**Text for analysis:**
____

Zubair Tufail further stated that due to the ongoing tensions involving the United States, Israel, and Iran, the global economy is currently under stress. Crude oil, a fundamental commodity, was priced at around $65 before February 28 but has now surged to $110—an increase of over 70%—affecting economies worldwide.

He said that after crude oil, gas is another critical concern. Qatar, the world’s largest supplier of gas, transports LNG shipments through the Strait of Hormuz. However, with the closure of the strait, LNG shipments have been halted, forcing Qatar to shut down most of its refineries and LNG plants. Qatar has also expressed its inability to continue gas supplies to Pakistan, leading to a global LNG supply disruption. LNG prices in Europe have risen by approximately 70%.

____

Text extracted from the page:
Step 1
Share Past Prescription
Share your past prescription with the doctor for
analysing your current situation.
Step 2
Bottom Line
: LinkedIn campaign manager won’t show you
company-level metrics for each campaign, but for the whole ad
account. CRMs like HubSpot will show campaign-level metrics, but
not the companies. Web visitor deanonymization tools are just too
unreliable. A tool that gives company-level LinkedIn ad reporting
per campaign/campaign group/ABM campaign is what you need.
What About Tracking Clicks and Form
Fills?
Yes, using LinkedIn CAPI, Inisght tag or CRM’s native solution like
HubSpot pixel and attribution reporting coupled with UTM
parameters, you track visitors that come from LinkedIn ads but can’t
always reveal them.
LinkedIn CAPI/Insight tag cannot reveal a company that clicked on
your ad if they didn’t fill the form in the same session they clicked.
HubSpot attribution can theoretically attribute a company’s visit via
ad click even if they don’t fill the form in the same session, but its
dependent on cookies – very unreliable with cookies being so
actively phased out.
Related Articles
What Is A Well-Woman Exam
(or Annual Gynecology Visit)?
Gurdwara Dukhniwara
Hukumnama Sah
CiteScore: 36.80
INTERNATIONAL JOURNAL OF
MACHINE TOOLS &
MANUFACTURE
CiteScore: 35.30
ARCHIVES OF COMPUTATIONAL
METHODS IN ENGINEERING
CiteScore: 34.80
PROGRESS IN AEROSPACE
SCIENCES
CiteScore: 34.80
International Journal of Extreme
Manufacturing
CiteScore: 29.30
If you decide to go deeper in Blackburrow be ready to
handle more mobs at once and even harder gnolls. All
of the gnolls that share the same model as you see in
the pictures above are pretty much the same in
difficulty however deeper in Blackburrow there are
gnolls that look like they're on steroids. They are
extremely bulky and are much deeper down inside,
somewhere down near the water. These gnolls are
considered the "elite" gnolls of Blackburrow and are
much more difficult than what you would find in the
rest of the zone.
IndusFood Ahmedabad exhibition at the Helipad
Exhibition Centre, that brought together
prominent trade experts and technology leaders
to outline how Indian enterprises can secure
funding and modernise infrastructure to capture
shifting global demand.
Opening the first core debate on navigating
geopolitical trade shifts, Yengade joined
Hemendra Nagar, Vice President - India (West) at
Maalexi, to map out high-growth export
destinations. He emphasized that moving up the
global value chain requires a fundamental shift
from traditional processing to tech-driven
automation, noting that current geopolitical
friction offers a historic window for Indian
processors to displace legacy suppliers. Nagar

____

**Work item A:** Reproduce the part of the passage on oil and gas prices from "He said that" to "by approximately 70%.".
**Work item B:** Carry on the passage about oil and gas prices from where it stops.
The listing was taken from a separate source.

**Answer space A:**
He said that after crude oil, gas is another critical concern. Qatar, the world’s largest supplier of gas, transports LNG shipments through the Strait of Hormuz. However, with the closure of the strait, LNG shipments have been halted, forcing Qatar to shut down most of its refineries and LNG plants. Qatar has also expressed its inability to continue gas supplies to Pakistan, leading to a global LNG supply disruption. LNG prices in Europe have risen by approximately 70%.

**Answer space B:**
He added that although Pakistan’s industry has not come to a complete halt due to the US-Iran conflict and the Middle East crisis, production costs have increased significantly, and exports are facing hurdles. Referring to a recent tweet by former US President Donald Trump, he warned that if the situation worsens in the next 48 hours, tensions could escalate further. Trump reportedly stated that Iran could be devastated, which could push crude oil prices to between $150 and $175 per barrel.

Zubair Tufail said that Pakistan’s current government is handling these extremely challenging circumstances quite effectively; otherwise, another government might have collapsed under such pressure.

He noted that Pakistan faces a tough test this month, as it must repay $4.8 billion in external debt, which will put pressure on the economy and foreign exchange reserves. This includes a $1.3 billion Eurobond maturing after 10 years.

He warned that the sharp increase in petroleum prices will fuel inflation and create difficulties for lower- and middle-income groups. However, he emphasised that only timely and effective strategies can manage the worsening regional situation. Declining exports and reduced remittances are adding to Pakistan’s challenges, while industries in Karachi continue to bear high electricity costs.

He further stated that rising petroleum prices are crippling the transport sector and severely affecting the country’s supply chain. If the situation persists, there is a risk of shortages of food items and other goods across the country in the coming days.